L’Algérie met en place d’importants dispositifs d’incitations aux exportations hors hydrocarbures, dont l’implication de plusieurs secteurs qui rentre dans le cadre de sa politique économique de diversification de la production hors hydrocarbures, ainsi que l’exploitation des grandes potentialités que recèlent des secteurs prometteurs notamment l’agriculture et l’industrie.
Facilitations douanières, fiscales, bancaires mais aussi dans le domaine de l’assurance-crédit à l’exportation et des aides financières: Il s’agit d’une batterie de mesures réglementaires et opérationnelles à laquelle contribuent diverses institutions destinées à accompagner les entreprises et opérateurs sur toute la chaine du processus d’exportation.
En constante amélioration et renforcement, ce dispositif bénéficie ces dernières années de la vision claire des pouvoirs publics, tracée par le président de la République M. Abdelmadjid Tebboune, quant à l’impérieuse nécessité de se diriger vers une économie diversifiée et réellement affranchie des seules revenues des exportations des hydrocarbures.

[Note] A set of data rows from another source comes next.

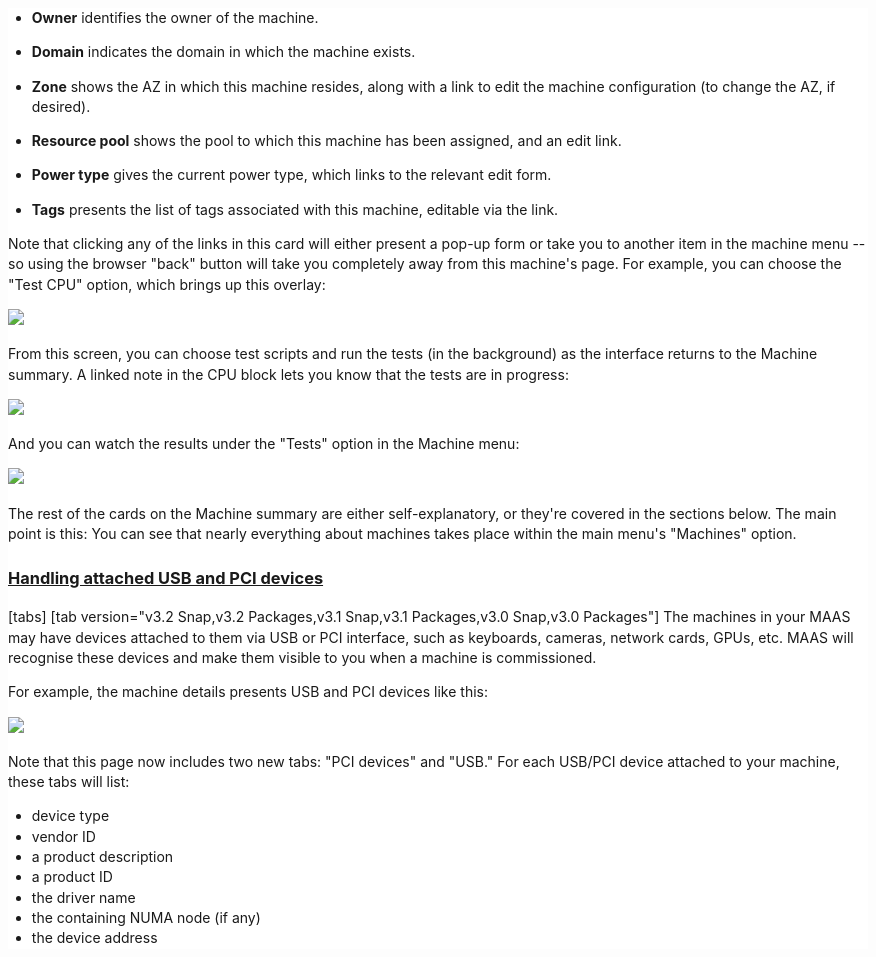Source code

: - **Owner** identifies the owner of the machine.

- **Domain** indicates the domain in which the machine exists.

- **Zone** shows the AZ in which this machine resides, along with a link to edit the machine configuration (to change the AZ, if desired).

- **Resource pool** shows the pool to which this machine has been assigned, and an edit link.

- **Power type** gives the current power type, which links to the relevant edit form.

- **Tags** presents the list of tags associated with this machine, editable via the link.

Note that clicking any of the links in this card will either present a pop-up form or take you to another item in the machine menu -- so using the browser "back" button will take you completely away from this machine's page.  For example, you can choose the "Test CPU" option, which brings up this overlay:

<a href="https://discourse.maas.io/uploads/default/original/2X/6/6d7fe50e5b296a37a03269a1f5be3d25a2a2481a.png" target = "_blank"><img src="https://discourse.maas.io/uploads/default/original/2X/6/6d7fe50e5b296a37a03269a1f5be3d25a2a2481a.png"></a>

From this screen, you can choose test scripts and run the tests (in the background) as the interface returns to the Machine summary.  A linked note in the CPU block lets you know that the tests are in progress:

<a href="https://discourse.maas.io/uploads/default/original/2X/3/3e140872c407e5b9eb06960b5b42353765567192.png" target = "_blank"><img src="https://discourse.maas.io/uploads/default/original/2X/3/3e140872c407e5b9eb06960b5b42353765567192.png"></a> 

And you can watch the results under the "Tests" option in the Machine menu:

<a href="https://discourse.maas.io/uploads/default/original/2X/f/f398c9ed670af8c0886ccc1ed8bf586e3faf1e53.png" target = "_blank"><img src="https://discourse.maas.io/uploads/default/original/2X/f/f398c9ed670af8c0886ccc1ed8bf586e3faf1e53.png"></a> 

The rest of the cards on the Machine summary are either self-explanatory, or they're covered in the sections below.  The main point is this: You can see that nearly everything about machines takes place within the main menu's "Machines" option. 

<a href="#heading--usb-pci-devices"><h3 id="heading--usb-pci-devices">Handling attached USB and PCI devices</h3></a>

[tabs]
[tab version="v3.2 Snap,v3.2 Packages,v3.1 Snap,v3.1 Packages,v3.0 Snap,v3.0 Packages"]
The machines in your MAAS may have devices attached to them via USB or PCI interface, such as keyboards, cameras, network cards, GPUs, etc.  MAAS will recognise these devices and make them visible to you when a machine is commissioned.

For example, the machine details presents USB and PCI devices like this:

<a href="https://discourse.maas.io/uploads/default/original/2X/8/87f42bafe321d45af94d73216f933a9067f01df2.png" target = "_blank"><img src="https://discourse.maas.io/uploads/default/original/2X/8/87f42bafe321d45af94d73216f933a9067f01df2.png"></a>

Note that this page now includes two new tabs: "PCI devices" and "USB."  For each USB/PCI device attached to your machine, these tabs will list:

- device type
- vendor ID
- a product description
- a product ID
- the driver name
- the containing NUMA node (if any)
- the device address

Cette démarche a, d’ores et déjà, commencé à donner ses fruits puisque les exportations non pétrolières enchainent les progressions d’année en année, passant de 1,7 milliard de dollars seulement en 2019, à près de 7 milliards de dollars en 2022, en dépit d’une conjoncture économique mondiale des plus difficiles.
Parmi les mesures phares d’appui aux exportateurs figure le Fonds spécial de promotion des exportations FSPE. Il est destiné surtout à apporter un soutien financier aux exportateurs via la prise en charge, par l’Etat, jusqu’à 50% des frais liés au transport des marchandises et des frais de participation des entreprises aux foires et salons à l’étranger, à hauteur de 50 à 100%.